Strona:PL Maria Rodziewiczówna - Pożary i zgliszcza.djvu/77

Ta strona została skorygowana.

Cały jego trud i energja rozbiły się marnie. Zapłatą za tyle starań, za narażone życie, było niedowierzanie i wahanie. Ufano raczej Czaplicowi, niż jemu. Usiadł zgnębiony, trzęsąc się od chłodu i wilgoci. Dopiero teraz poczuł okropne zmęczenie. Wtem wzrok jego spoczął na czerwonej szmacie, co mu wyzierała z za koszuli, spuścił głowę zamyślony, i nagle wstał, zawahał się jeszcze chwilę — i wrócił do ogniska, gdzie był Kazimierz.
— Bracia, — zawołał przejęty — uchodźmy stąd! Świadczę się Bogiem, żem nie zdrajca i nie kłamca! Znajdziemy lepsze schronienie, pewniejszy punkt w puszczy. Wysepka ta jest złem miejscem. Padniemy wszyscy bez sławy — zdradą wzięci! Jeślim skłamał, zabijecie mnie jak zbrodniarza! A tymczasem godziny uchodzą — za chwilę będzie zapóźno! Zaufajcie mi ten raz jeden! Jam nigdy nie prosił, dziś błagam! Naczelniku, dajcie rozkaz! Ja was poprowadzę!

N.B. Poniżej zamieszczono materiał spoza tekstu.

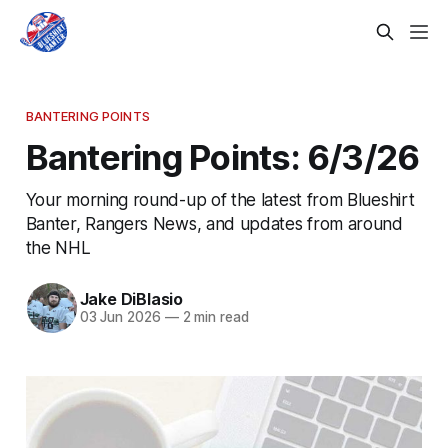
BANTERING POINTS
Bantering Points: 6/3/26
Your morning round-up of the latest from Blueshirt
Banter, Rangers News, and updates from around
the NHL
Jake DiBlasio
03 Jun 2026
—
2 min read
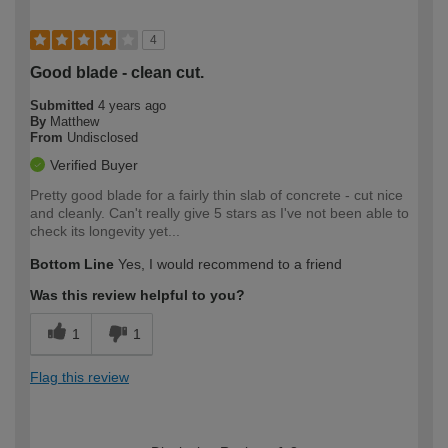
4
Good blade - clean cut.
Submitted
4 years ago
By
Matthew
From
Undisclosed
Verified Buyer
Pretty good blade for a fairly thin slab of concrete - cut nice
and cleanly. Can't really give 5 stars as I've not been able to
check its longevity yet...
Bottom Line
Yes, I would recommend to a friend
Was this review helpful to you?
1
1
Flag this review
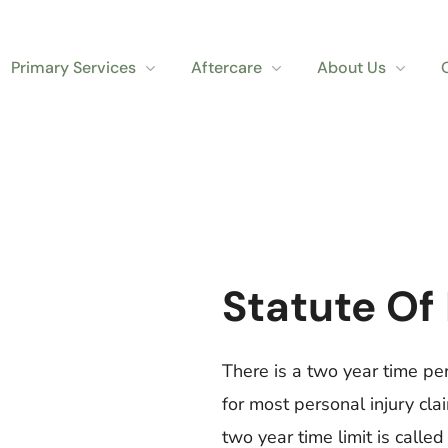
Primary Services
Aftercare
About Us
Statute Of
There is a two year time per
for most personal injury cla
two year time limit is called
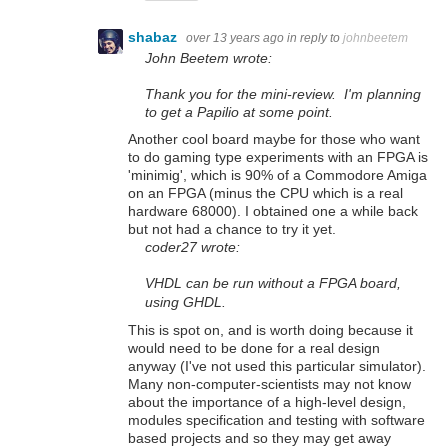
shabaz
over 13 years ago
in reply to
johnbeetem
John Beetem wrote:
Thank you for the mini-review. I'm planning
to get a Papilio at some point.
Another cool board maybe for those who want
to do gaming type experiments with an FPGA is
'minimig', which is 90% of a Commodore Amiga
on an FPGA (minus the CPU which is a real
hardware 68000). I obtained one a while back
but not had a chance to try it yet.
coder27 wrote:
VHDL can be run without a FPGA board,
using GHDL.
This is spot on, and is worth doing because it
would need to be done for a real design
anyway (I've not used this particular simulator).
Many non-computer-scientists may not know
about the importance of a high-level design,
modules specification and testing with software
based projects and so they may get away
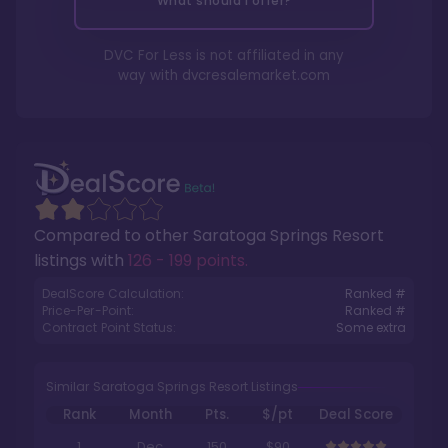
What should I offer?
DVC For Less is not affiliated in any
way with
dvcresalemarket.com
Compared to other
Saratoga Springs Resort
listings with
126 - 199 points
.
DealScore Calculation:
Ranked #
Price-Per-Point:
Ranked #
Contract Point Status:
Some extra
Similar Saratoga Springs Resort Listings
Rank
Month
Pts.
$/pt
Deal Score
1
Dec
150
$90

Co za siłę miała myśl o Władce, gdy jego nagięła do takiej mowy! Żebrał on, co nie znał pokory! Żebrał — o ufność, on, co nigdy nie skłamał.
Kazimierz za całą odpowiedź wstał i rozejrzał się wokoło. Już się nie radził z nikim, nie wahał, nie namyślał.
— Hej, sygnalisto! — krzyknął donośnie, głosem nawykłym do komendy. — Budzić obóz!
Na ten rozkaz młody chłopak, czuwający opodal, porwał się żywo, chwycił za róg myśliwski i zadął z całych płuc raz, drugi i trzeci!
Dźwięk rozdarł powietrze przeciągle, długo i poszedł daleko z wodą.